START Records to process

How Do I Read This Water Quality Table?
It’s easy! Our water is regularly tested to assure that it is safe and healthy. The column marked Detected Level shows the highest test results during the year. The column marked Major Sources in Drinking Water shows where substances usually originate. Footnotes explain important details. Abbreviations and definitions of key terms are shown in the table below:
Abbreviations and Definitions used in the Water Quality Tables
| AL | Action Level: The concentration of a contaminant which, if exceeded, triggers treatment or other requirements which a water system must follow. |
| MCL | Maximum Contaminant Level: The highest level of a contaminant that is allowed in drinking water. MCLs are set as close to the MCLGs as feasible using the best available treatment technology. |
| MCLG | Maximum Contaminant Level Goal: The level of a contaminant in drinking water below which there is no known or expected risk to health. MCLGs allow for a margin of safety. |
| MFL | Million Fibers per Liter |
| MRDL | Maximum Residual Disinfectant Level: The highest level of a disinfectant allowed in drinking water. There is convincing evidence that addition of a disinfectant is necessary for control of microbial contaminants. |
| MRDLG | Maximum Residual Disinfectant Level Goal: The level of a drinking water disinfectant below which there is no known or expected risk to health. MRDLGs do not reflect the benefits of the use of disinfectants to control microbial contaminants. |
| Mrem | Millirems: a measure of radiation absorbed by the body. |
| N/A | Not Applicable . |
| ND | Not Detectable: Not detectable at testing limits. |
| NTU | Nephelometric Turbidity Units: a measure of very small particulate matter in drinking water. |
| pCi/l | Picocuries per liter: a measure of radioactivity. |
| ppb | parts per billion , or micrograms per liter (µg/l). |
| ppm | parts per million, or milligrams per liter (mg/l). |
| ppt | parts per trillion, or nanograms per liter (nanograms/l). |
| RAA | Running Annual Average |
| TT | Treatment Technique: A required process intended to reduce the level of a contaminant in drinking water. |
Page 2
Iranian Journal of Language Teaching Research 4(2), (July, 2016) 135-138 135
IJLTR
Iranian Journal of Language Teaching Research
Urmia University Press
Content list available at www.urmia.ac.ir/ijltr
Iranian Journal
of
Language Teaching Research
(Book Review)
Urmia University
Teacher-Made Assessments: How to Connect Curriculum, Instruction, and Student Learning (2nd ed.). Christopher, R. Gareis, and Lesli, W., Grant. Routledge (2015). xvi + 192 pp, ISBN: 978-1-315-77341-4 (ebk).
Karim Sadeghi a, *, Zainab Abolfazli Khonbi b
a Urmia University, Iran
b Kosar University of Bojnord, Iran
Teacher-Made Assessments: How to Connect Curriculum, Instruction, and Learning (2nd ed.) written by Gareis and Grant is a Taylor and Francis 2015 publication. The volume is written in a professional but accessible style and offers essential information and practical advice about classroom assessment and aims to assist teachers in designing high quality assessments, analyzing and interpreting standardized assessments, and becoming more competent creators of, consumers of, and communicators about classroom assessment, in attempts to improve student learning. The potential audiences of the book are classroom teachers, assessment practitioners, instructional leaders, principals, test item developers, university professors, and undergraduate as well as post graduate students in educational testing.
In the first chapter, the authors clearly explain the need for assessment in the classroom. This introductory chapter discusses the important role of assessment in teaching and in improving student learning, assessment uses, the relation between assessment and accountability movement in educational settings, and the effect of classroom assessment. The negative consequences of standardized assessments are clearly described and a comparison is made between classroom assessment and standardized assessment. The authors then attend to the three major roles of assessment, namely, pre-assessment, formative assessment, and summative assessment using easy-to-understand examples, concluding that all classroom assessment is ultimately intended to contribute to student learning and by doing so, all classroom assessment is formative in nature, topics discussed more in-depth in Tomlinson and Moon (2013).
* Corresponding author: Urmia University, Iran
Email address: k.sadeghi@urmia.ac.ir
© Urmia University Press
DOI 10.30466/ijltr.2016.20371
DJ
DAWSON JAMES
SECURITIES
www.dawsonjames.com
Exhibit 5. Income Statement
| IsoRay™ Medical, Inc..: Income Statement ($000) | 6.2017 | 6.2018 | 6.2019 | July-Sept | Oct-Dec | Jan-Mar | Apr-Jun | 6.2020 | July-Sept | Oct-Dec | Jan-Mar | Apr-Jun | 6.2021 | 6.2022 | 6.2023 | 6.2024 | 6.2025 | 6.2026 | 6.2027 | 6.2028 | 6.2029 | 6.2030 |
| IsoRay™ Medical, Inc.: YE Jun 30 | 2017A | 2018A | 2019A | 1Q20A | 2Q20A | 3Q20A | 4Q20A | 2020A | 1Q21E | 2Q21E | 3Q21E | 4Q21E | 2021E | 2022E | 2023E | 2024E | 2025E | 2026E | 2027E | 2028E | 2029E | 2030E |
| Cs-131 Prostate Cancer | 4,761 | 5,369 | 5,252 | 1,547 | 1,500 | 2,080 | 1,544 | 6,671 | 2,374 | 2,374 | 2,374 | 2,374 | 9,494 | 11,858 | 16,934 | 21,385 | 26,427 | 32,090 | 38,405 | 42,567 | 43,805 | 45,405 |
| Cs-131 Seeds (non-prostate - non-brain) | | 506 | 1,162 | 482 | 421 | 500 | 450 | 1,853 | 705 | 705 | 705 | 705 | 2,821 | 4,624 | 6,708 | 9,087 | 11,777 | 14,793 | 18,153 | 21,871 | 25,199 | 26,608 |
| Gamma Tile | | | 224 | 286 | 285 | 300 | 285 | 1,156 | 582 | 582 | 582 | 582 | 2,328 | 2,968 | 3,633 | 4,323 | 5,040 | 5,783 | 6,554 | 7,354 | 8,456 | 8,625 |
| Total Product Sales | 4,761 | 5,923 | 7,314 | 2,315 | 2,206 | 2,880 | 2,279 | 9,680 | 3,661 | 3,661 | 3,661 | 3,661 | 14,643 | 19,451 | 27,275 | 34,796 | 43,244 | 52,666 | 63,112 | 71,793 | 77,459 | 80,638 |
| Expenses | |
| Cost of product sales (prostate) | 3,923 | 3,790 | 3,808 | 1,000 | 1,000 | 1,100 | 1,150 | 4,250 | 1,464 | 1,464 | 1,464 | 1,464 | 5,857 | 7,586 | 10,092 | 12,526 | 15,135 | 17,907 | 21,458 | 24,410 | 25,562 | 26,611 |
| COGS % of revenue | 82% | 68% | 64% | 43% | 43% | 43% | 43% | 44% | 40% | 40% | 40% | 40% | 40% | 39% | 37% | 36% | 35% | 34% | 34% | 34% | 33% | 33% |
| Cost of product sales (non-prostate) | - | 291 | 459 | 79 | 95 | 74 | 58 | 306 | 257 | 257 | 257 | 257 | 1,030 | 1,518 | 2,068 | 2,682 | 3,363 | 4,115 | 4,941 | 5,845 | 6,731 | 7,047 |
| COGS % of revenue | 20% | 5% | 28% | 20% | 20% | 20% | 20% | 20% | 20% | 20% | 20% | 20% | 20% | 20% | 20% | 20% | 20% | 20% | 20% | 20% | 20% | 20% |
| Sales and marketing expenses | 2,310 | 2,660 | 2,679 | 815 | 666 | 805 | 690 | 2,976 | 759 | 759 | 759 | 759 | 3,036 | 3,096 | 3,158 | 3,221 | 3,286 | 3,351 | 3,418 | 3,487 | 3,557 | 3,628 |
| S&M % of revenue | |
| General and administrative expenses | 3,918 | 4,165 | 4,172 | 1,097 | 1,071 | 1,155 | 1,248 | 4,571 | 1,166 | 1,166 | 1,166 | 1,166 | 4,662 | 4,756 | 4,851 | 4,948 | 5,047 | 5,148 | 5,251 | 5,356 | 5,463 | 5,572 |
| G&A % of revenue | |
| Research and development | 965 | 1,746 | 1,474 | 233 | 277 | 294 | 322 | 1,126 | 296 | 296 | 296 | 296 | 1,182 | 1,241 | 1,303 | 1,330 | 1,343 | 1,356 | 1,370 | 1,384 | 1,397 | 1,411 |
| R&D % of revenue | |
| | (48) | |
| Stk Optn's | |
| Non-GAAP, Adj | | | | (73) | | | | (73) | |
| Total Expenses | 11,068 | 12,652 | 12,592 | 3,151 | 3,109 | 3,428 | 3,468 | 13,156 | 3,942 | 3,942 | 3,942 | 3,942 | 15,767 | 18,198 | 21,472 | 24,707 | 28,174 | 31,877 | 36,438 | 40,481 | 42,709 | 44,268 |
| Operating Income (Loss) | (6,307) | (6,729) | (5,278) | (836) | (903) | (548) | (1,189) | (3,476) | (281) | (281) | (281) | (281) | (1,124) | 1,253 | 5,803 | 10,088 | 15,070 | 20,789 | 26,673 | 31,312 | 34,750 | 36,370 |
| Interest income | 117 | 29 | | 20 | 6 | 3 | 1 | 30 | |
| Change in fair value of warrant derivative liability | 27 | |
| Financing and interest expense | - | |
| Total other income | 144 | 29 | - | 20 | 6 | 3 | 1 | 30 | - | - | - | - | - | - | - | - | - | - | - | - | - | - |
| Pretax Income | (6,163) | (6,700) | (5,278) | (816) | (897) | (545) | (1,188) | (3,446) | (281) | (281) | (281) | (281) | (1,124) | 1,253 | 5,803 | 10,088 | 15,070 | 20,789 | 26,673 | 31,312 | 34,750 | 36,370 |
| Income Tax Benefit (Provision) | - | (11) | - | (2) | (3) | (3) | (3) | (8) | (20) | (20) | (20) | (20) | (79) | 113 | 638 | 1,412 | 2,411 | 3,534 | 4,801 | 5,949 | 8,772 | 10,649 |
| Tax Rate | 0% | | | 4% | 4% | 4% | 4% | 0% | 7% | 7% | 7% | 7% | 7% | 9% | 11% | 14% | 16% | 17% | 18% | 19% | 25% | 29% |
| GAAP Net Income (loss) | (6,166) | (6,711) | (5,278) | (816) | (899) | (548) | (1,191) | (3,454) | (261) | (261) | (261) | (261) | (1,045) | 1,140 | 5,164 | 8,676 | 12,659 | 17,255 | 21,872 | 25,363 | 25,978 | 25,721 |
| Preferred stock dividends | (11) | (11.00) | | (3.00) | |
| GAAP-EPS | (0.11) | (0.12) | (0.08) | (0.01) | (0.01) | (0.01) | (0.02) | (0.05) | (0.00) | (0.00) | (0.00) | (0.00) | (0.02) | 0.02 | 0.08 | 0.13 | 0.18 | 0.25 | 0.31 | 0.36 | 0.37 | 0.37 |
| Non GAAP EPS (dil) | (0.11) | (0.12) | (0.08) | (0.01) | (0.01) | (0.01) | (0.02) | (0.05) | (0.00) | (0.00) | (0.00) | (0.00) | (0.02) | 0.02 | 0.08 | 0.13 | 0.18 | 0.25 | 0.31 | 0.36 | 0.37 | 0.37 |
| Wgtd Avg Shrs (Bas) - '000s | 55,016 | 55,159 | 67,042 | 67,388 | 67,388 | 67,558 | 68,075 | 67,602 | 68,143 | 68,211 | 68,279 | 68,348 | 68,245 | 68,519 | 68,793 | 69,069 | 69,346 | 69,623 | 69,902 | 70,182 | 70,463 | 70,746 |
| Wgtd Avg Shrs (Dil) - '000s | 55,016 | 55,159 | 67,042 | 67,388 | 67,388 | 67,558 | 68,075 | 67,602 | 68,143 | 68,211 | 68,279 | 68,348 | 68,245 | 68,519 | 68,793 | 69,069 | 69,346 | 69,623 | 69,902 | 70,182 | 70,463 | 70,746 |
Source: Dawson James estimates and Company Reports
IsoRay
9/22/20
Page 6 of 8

END Records to process

In the entries above, some lines hold the string "important". Copy each of them.

Your response -
It’s easy! Our water is regularly tested to assure that it is safe and healthy. The column marked Detected Level shows the highest test results during the year. The column marked Major Sources in Drinking Water shows where substances usually originate. Footnotes explain important details. Abbreviations and definitions of key terms are shown in the table below:
In the first chapter, the authors clearly explain the need for assessment in the classroom. This introductory chapter discusses the important role of assessment in teaching and in improving student learning, assessment uses, the relation between assessment and accountability movement in educational settings, and the effect of classroom assessment. The negative consequences of standardized assessments are clearly described and a comparison is made between classroom assessment and standardized assessment. The authors then attend to the three major roles of assessment, namely, pre-assessment, formative assessment, and summative assessment using easy-to-understand examples, concluding that all classroom assessment is ultimately intended to contribute to student learning and by doing so, all classroom assessment is formative in nature, topics discussed more in-depth in Tomlinson and Moon (2013).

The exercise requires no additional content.